Not all of the action was in Washington, however. On the night before his speech, Christie had texted words of encouragement to his good friend and fellow conservative reformer Scott Walker, the governor of Wisconsin. In advance of presenting his state’s budget, Walker introduced a “budget repair bill” that included changes to collective bargaining with public employee unions. Walker’s proposal also included a requirement that state employees begin to contribute to their pensions—5.8 percent of their annual salary, near the national average for pension contributions. And the legislation would make state employees pay about 12 percent of their health care premiums, double the 6 percent they had been paying, but well below the national average of more than 20 percent.
This was too much, apparently. Teachers’ unions across Wisconsin urged their colleagues to take an unpaid day off. Thousands of public employees took to the streets of Madison in protest—a crowd organized in part by the Democratic National Committee and Obama for America, Barack Obama’s 2008 campaign group. The president weighed in, too, calling it “an assault on unions.”
On Friday the 18th, Walker, who ran for governor on a promise to cut state government dramatically, politely told the president to mind his own business. “We’re focusing on balancing our budget. It would be wise for the president and others in Washington to focus on balancing their budget, which they’re a long ways from doing.”

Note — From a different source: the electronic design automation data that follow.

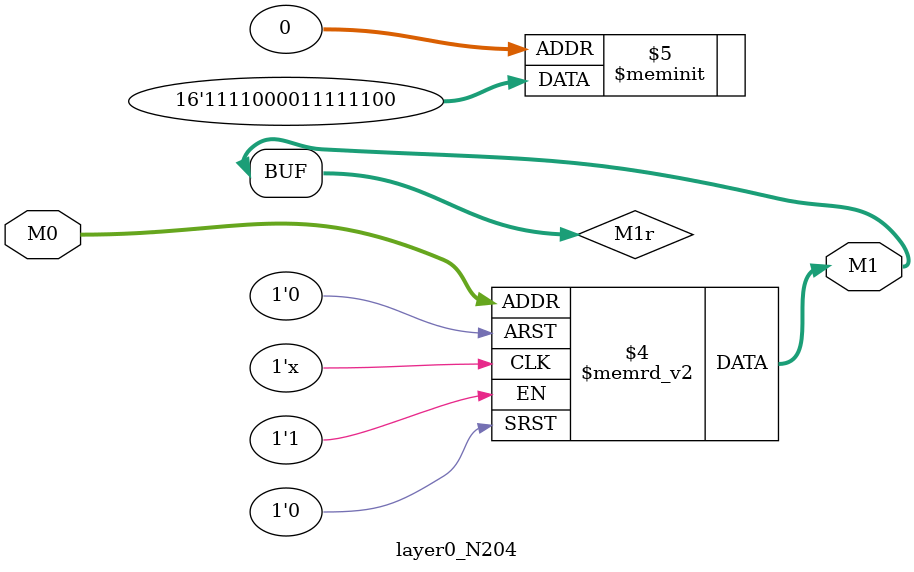
<source format=v>
module layer0_N204 ( input [2:0] M0, output [1:0] M1 );

	(*rom_style = "distributed" *) reg [1:0] M1r;
	assign M1 = M1r;
	always @ (M0) begin
		case (M0)
			3'b000: M1r = 2'b00;
			3'b100: M1r = 2'b00;
			3'b010: M1r = 2'b11;
			3'b110: M1r = 2'b11;
			3'b001: M1r = 2'b11;
			3'b101: M1r = 2'b00;
			3'b011: M1r = 2'b11;
			3'b111: M1r = 2'b11;

		endcase
	end
endmodule

</source>
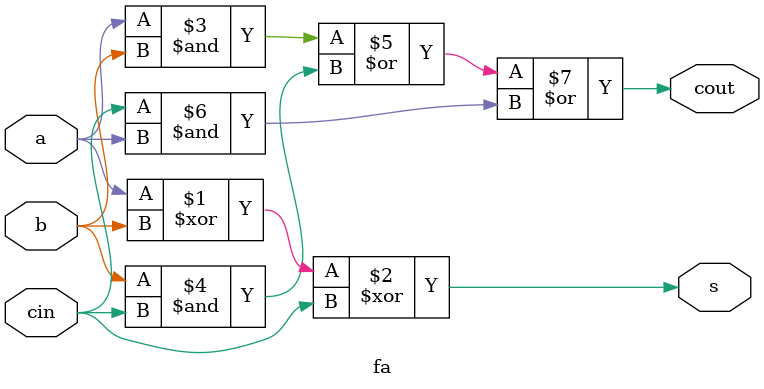
<source format=v>
`timescale 1ns / 1ps
module fa(a,b,cin,s,cout);
input a,b,cin;
output s,cout;
assign s= a^b^cin;
assign cout= (a&b)|(b&cin)|(cin&a);

endmodule

</source>
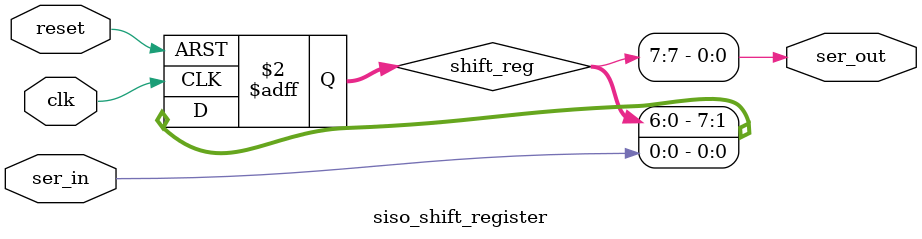
<source format=v>
`timescale 1ns / 1ps


module siso_shift_register(
    output ser_out,
    input ser_in,
    input reset,
    input clk

    );
    reg [7:0] shift_reg;  
    
    always @(posedge clk or posedge reset) begin
        if (reset) begin
            shift_reg <= 8'b0;
        end else begin
            shift_reg <= {shift_reg[6:0], ser_in};
        end
    end
    
    assign ser_out = shift_reg[7];
endmodule

</source>
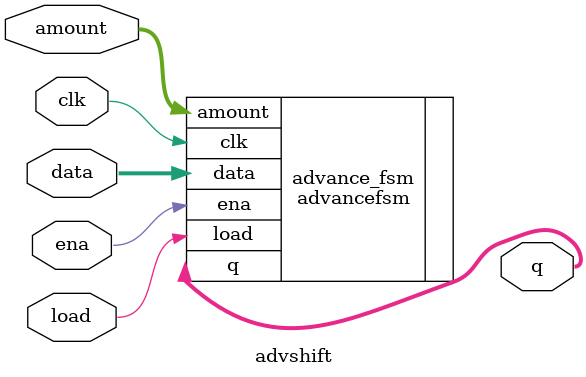
<source format=v>
module advshift(input clk,
input load,
input ena,
input [1:0] amount,
input [63:0] data,
output reg [63:0] q); 
// when load is high, assign data[63:0] to shift register q.
// if ena is high, shift q.
// amount: Chooses which direction and how much to shift.
// 2'b00: shift left by 1 bit.
// 2'b01: shift left by 8 bits.
// 2'b10: shift right by 1 bit.
// 2'b11: shift right by 8 bits.


advancefsm advance_fsm(
    .clk,
    .load,
    .ena,
    .amount,
    .data,
    .q
);

endmodule

</source>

There are exceptions to this new pattern of partisan contrast. New York’s new Democratic governor, Andrew Cuomo, is pushing a plan for fiscal restraint that might have come out of Christie’s office in Trenton. But the exceptions only dramatize the broader truth. Democrats are still spending the way President Obama said he would when he won in 2008. Republicans are working to cut government the way they said they would when they won in 2010. As for 2012, it’s shaping up to be one of those years when the voters face a choice, not an echo.